Two Short Ideas, Three Long Ideas for This Harsh Market

by: Chicago Long

This selloff has left everyone speechless and motionless. And I've lost money right along with you. With so much global liquidity, the market will continue to whipsaw. Good investors know chasing it isn't the right answer. Let's stick with the facts, not our emotions, and act:

1. In the domestic industrial sectors, demand for capital expenditures is slowing, but certain backlogs will not disappear.

In my last article, I discussed why I shorted Boeing (NYSE:BA), a very short-term trade -- I read Fedex (NYSE:FDX) was pushing off their orders. While that was a near-term trade (definitely not a long term one) because investors were only focused on U.S. aircraft demand at the time, this does illustrate one example of many where those companies with large backlogs can be vulnerable to cancellations.

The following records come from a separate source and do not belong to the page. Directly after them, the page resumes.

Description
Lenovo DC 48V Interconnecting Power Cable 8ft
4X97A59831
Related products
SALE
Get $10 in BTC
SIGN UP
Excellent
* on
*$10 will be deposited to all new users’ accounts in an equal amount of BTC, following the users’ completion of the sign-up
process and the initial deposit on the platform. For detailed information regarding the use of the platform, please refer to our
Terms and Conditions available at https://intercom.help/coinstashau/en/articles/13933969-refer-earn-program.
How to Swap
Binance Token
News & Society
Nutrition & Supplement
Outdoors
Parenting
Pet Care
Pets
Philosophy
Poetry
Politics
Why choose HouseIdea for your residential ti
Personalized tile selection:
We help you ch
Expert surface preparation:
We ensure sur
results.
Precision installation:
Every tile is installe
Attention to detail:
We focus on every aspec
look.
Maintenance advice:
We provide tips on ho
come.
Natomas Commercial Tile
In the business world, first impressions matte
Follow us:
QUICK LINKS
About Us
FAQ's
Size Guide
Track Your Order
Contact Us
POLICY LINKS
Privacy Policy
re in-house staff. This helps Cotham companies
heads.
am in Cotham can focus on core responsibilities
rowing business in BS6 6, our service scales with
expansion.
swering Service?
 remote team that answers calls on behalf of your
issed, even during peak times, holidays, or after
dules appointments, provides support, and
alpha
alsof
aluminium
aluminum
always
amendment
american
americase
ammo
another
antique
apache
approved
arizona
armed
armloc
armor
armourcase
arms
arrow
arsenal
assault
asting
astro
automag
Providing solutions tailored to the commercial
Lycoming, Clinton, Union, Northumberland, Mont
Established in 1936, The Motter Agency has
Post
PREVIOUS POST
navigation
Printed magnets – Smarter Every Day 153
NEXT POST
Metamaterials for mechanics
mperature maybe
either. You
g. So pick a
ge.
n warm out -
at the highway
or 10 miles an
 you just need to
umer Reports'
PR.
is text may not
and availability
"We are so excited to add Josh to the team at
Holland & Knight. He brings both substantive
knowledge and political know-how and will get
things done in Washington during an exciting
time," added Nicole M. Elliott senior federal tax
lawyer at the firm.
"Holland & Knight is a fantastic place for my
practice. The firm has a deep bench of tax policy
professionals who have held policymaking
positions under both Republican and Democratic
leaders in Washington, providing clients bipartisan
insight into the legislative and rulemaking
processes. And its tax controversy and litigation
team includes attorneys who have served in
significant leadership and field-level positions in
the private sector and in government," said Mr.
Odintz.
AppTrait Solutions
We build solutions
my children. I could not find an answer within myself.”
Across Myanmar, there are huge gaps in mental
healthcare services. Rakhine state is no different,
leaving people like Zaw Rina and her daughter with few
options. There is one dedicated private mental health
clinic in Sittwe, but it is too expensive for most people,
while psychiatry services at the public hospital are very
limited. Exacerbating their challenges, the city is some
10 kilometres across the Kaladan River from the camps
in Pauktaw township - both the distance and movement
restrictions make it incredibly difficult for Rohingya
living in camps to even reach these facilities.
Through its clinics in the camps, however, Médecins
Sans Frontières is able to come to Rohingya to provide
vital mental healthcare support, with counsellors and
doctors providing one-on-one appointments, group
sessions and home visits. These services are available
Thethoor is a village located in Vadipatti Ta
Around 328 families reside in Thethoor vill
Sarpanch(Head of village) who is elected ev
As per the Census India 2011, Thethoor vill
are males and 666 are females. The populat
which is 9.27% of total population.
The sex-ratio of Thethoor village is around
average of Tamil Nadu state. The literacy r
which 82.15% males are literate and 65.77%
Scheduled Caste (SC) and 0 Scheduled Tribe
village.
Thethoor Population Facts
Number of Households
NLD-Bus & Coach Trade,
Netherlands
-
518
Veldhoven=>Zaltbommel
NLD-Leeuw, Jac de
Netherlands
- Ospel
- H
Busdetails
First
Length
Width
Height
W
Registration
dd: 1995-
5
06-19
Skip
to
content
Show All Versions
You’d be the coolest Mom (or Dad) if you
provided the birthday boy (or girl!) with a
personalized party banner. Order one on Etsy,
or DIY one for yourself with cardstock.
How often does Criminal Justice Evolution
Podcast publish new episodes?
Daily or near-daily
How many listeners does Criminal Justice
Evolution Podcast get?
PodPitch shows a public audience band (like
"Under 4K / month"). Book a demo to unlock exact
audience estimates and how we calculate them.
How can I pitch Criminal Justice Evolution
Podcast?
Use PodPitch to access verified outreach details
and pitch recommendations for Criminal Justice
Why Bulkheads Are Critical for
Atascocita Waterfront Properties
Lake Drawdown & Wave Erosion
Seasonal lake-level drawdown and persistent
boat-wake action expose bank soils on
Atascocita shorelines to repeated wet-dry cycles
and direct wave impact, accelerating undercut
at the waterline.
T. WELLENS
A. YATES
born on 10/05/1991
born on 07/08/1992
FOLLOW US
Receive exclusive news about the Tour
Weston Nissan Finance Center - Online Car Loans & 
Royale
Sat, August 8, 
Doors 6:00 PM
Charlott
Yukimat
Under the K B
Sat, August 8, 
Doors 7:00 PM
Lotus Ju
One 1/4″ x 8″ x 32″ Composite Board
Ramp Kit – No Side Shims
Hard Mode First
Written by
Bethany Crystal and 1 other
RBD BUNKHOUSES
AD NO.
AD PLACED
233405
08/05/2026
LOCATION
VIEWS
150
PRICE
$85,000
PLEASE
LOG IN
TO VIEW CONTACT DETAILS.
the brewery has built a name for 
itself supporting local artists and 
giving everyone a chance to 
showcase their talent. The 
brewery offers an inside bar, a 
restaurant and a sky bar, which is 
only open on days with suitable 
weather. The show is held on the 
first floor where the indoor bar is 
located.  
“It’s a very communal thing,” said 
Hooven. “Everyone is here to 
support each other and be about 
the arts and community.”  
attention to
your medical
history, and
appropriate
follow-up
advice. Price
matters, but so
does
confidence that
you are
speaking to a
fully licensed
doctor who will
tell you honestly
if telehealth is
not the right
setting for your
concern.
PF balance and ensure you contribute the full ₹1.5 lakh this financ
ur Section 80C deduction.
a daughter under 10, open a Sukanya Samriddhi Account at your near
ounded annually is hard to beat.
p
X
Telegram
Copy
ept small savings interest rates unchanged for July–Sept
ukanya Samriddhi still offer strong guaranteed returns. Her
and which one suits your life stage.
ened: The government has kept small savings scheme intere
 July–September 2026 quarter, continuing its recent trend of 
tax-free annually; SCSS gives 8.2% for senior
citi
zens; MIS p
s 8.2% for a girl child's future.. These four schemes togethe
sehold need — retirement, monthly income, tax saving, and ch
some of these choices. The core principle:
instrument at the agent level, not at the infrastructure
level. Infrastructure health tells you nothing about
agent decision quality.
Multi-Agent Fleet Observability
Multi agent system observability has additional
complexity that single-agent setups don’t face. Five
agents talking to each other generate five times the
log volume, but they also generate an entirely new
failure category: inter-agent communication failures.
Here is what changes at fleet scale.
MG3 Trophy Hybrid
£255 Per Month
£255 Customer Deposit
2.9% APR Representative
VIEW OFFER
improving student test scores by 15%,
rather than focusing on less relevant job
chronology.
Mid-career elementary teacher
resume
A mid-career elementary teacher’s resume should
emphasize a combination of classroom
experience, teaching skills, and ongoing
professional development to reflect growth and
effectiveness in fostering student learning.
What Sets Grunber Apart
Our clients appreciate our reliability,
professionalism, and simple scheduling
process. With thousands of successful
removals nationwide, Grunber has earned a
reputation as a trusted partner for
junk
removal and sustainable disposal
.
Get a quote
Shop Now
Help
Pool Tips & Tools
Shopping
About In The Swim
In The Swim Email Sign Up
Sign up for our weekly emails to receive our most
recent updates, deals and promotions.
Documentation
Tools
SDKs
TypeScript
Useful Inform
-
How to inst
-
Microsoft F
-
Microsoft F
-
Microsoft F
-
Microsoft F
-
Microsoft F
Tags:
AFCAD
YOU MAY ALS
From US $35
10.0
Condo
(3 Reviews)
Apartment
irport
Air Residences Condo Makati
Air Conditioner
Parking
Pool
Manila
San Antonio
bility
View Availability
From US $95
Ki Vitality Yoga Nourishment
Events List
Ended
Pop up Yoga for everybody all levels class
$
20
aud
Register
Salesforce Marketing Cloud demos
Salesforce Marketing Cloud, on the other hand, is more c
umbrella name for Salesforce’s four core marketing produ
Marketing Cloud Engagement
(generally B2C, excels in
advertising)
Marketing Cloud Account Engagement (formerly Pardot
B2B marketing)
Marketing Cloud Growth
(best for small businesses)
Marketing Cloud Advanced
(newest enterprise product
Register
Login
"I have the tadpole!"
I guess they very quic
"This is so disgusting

Not all companies are vulnerable though. Getting back to Boeing, while the commercial U.S. demand may slow, the company will continue to have strong demand for aircraft internationally, in the defense sector, in their parts and maintenance businesses, and so forth. Over the long term, BA is a good buy at the right price. Please keep that in mind as the valuation becomes more attractive here. I have a similar recommendation for Jacobs Engineering (NYSE:JEC). The company has plenty of exposure to the infrastructure and energy sectors. I don't see a lot of cancellations heading their way.

2. Those with high leverage are in trouble.

Companies like Smurfit-Stone (NYSE:SSCC) are highly levered and pricing is unlikely to improve in the container (cardboard box) business. Bowater (BOW) is experiencing a secular decline in their newsprint division (which makes up the majority of their revenues). Where you see high fixed costs and high leverage, consider putting on shorts for the longer term.

3. Gold is still hot.

I can think of no better way to discuss gold than to refer to to Thomas Tan's articles. He does a great job and like him, I am very bullish. For some companies, gold production is expanding and cash flow will, too. Please refer to my article ($$) on Buenaventura (NYSE:BVN). I continue to hold this stock.

4. Short true commodities: Steel

While raw materials such as copper, gold and iron ore are fixed in the short run, steel can be made at any time and supply is outstripping demand at this point. The fixed costs are so high for many of these companies that they must continue to produce steel and prices will suffer. My recommendation is to short companies with the smallest supply (who cannot compete with the giants when times get tougher). That's why I'm short Steel Dynamics (NASDAQ:STLD). And I may not stop there.